Like these people, to me, the All Stars are the everyday folks who are doing the heavy lifting for their race and culture: Teachers, sanitation workers, people who work the traffic lights and run nurseries — both for kids and for your grass — the people who are clerks in local stores. They are the preachers who reach masses of people on a daily basis; the writers whose praises don’t get as well-sung as they should; the social activists who are out there trying to make a better life for us even when we don’t understand what’s at stake.
These are the people Dr.
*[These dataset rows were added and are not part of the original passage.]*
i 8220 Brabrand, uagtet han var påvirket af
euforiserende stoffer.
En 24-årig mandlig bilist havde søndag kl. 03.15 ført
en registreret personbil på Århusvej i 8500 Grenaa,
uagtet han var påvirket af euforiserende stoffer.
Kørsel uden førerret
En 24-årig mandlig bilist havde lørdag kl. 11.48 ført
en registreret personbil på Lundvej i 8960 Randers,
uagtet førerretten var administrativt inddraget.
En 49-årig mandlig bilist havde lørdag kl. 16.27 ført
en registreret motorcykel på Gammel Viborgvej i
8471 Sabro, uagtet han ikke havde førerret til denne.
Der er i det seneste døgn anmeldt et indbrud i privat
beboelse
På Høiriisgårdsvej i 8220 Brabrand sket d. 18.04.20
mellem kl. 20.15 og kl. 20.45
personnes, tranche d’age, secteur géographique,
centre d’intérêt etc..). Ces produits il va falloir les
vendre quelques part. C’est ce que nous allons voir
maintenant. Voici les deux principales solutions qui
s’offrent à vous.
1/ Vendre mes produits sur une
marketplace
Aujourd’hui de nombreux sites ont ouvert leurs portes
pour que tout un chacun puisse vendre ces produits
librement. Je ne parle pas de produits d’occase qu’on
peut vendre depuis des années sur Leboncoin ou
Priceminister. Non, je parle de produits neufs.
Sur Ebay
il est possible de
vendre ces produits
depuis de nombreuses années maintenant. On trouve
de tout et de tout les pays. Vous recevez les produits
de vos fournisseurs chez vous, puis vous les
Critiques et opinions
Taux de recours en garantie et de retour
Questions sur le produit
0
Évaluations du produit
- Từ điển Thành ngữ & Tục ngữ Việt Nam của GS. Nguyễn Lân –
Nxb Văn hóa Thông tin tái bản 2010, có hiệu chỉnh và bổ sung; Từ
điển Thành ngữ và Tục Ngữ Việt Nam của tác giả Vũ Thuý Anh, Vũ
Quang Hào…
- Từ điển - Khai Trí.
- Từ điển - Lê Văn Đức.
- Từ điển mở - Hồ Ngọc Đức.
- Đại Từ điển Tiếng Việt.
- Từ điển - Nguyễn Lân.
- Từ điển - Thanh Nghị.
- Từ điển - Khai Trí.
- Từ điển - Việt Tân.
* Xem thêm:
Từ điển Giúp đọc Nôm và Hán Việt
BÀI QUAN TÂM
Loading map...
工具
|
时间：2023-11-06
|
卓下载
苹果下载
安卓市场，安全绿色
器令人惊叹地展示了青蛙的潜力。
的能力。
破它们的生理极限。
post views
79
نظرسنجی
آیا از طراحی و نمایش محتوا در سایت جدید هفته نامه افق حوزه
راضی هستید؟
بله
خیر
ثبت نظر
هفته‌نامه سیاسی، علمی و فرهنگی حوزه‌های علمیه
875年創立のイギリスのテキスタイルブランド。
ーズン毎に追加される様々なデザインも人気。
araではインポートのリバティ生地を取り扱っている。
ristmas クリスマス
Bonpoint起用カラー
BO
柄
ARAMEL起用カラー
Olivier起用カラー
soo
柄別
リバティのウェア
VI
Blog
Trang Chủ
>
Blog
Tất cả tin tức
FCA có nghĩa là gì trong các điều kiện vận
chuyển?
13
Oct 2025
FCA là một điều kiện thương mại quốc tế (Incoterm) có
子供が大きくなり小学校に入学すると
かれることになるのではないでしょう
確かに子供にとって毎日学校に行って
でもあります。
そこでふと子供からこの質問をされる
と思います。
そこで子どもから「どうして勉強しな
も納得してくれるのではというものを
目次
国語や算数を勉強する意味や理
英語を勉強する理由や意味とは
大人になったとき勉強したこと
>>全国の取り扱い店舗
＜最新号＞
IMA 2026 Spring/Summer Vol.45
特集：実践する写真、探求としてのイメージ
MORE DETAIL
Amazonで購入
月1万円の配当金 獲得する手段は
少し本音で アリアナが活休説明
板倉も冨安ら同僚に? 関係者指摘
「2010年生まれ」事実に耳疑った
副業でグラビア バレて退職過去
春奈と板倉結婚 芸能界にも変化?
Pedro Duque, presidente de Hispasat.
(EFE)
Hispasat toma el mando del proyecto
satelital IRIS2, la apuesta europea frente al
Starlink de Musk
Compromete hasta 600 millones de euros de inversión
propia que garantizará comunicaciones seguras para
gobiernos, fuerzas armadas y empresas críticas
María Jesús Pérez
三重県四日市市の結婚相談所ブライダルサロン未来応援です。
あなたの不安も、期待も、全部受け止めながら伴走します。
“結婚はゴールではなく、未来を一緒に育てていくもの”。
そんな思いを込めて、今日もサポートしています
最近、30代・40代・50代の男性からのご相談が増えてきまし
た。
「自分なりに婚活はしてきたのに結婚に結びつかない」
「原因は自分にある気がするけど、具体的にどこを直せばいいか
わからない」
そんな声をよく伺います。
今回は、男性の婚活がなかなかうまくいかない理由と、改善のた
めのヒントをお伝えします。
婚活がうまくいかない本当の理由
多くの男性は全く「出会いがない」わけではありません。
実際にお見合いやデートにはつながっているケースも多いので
Martin Luther King, Jr., referred to as the “ground crew without whose labor and sacrifices the jet flights to freedom could never have left the earth.”
01
William T. Coleman Jr.
Lawyer
William T. Coleman Jr.
Lawyer
1920-2017
A lifelong Philadelphian, William T. Coleman Jr. is most famous for drafting the plaintiff’s briefs in the landmark civil rights case Brown V. Board of Education, at the behest of future Supreme Court Justice Thurgood Marshall, while he was an attorney at Dilworth Paxson.
Coleman was a legal giant both in Philadelphia and the country. He graduated first in his class from Harvard Law; was the first African American to serve as a Supreme Court Law Clerk; the first Black partner in a White law firm; and the second ever Black cabinet member, as Transportation Secretary under President Ford.
A Republican with a flair for style, Coleman served on the boards of several corporations, including PepsiCo, IBM and Chase Manhattan. As a lawyer he was instrumental in shaping the rights of Black Americans, through 19 cases he argued before the Supreme Court and during his tenure as president of the NAACP Legal Defense and Education Fund. He was awarded the Presidential Medal of Freedom by Pres. Clinton in 1995.
Accomplishments:
- Plaintiff’s attorney on Brown vs. Board of Education
- First Black American to serve as a Supreme Court law clerk
- First Black Transportation Department Secretary. In 2020, the department’s HQ was renamed in his honor
- First Black associate and then partner of a White law firm
Final word: “Bill Coleman was a rare and inspiring figure who devoted his own ambition and his own propensity for hard work not just to making his own good luck, but to making life better for his fellow Americans, both in his own time and for generations to follow,” wrote Ajay Raju, former Dilworth Paxson chair and Citizen board member.